Text provided:
Saturday 8 October 2022

TDD: are tests that just "measure twice, cut once" legit?

G'day:

There's a bit of archaeology going on here: I started writing this in Jan 2022, but never got past the first para. I have a few articles like this, and I've decided to either complete them if they have merit, or get rid if they don't.

Part of my problem previously on this blog is that if I didn't think I could spin the article out to be say ~1500 words, I didn't think it was worth writing about. I think that was wrong-headed, and there's nothing wrong with taking a quick look at something I've been thinking about. Let's see if this works.

The situation I describe herein actually happened after I had wondered about the subject matter. It bore out/validated my hypothesis quite nicely.

Today I had an interesting TDD case. We have a features that rely on finding the "next working day" in various countries. The code behind these features ultimately calls a function isBankHoliday, and the logic in that function maintains a list of bank holidays within its implementation. This is perhaps not the ideal approach, but it's the approach we have.

I was loading in the holidays for 2023, and me being me, the first thing I did was to look for the unit tests for the function. We didn't have one. That was odd because we had a job a few months prior to add the 2022 holidays, and I can recall discussing the need for tests with the dev concerned. Apparently this never happened, and I can't follow-up because said dev is no longer with us. Harrumph.

I can't reproduce any code relating to this here because it's my employer's code, but I can describe what I did. I opened the official govt sites that list public holidays (eg in the UK it is https://www.gov.uk/bank-holidays), and wrote a test that iterated through the list of 2023(*) holidays there and called isBankHoliday on each of them, expecting it to be true. I then picked some edge-case days around bank holidays and tested those expected the result to be false. This gives both a control group (the tests returning false), and the TDD tests for the work I was about to do. I got the expected pass/failures: all good.

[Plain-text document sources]
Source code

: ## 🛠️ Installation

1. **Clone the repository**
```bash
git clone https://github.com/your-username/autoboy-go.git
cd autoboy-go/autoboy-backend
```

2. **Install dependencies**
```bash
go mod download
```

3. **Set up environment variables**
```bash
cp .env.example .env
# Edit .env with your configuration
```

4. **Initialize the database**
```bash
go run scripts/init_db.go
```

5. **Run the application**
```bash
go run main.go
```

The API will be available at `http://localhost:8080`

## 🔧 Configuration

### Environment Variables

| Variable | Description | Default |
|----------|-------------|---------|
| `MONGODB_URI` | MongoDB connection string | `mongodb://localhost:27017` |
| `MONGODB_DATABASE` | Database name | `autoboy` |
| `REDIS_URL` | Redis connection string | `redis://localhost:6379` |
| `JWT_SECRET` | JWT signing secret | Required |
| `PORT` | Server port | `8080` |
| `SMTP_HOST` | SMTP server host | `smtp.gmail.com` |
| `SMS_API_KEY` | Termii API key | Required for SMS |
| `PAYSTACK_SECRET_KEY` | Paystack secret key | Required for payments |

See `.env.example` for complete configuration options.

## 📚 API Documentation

Task instructions:
• a. In the blog post's paragraph beginning "I can't reproduce any code," list the actions the writer says they took.
• b. According to the blog post, where does the isBankHoliday function keep its list of bank holidays?
These entries stand apart from the blog post and are separate material.

Replies:
• a.
- Opened the official government sites that list public holidays
- Wrote a test that went through the list of 2023 holidays, called isBankHoliday on each, and expected it to be true
- Picked some edge-case days around bank holidays and tested them, expecting the result to be false

• b. Within its implementation.